The government does not plan any changes to the Japan-U.S. plan to relocate the U.S. Marine Corps Futenma Air Station within Okinawa, Chief Cabinet Secretary Shinzo Abe said Monday.
“On the part of the government, we would like to fully explain to the local people in line with the joint document agreed to by Japan and the United States in October last year,” Abe said, after senior ruling bloc lawmakers referred to the possibility of the program change the previous day.
Abe said the government will keep trying to finalize the overall realignment plan on the U.S. military presence by month’s end.
At issue is an accord to build an 1,800-meter airstrip straddling the U.S. Camp Schwab and the coastline in Nago in order to relocate the Futenma Air Station in downtown Ginowan, both in Okinawa.

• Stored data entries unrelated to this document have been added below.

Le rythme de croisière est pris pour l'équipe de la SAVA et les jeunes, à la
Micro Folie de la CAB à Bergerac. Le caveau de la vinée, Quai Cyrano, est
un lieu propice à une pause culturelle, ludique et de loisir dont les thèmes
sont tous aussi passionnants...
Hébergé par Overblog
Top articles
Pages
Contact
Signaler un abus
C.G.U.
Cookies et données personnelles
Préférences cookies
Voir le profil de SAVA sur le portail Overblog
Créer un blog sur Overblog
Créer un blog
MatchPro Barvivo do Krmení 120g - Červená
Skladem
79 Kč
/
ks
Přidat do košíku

Nago wants the runway to be moved slightly out to sea.
The policy chiefs of the governing Liberal Democratic Party and New Komeito — Hidenao Nakagawa and Yoshihisa Inoue — indicated Sunday on a TV news show that minor changes could be made to the relocation plan.
Prime Minister Junichiro Koizumi and Defense Agency Director General Fukushiro Nukaga will meet Tuesday and are believed to be working toward finalizing details of Japan-U.S. plans for realigning the U.S. forces in Japan to meet a March 31 deadline, government sources said Monday.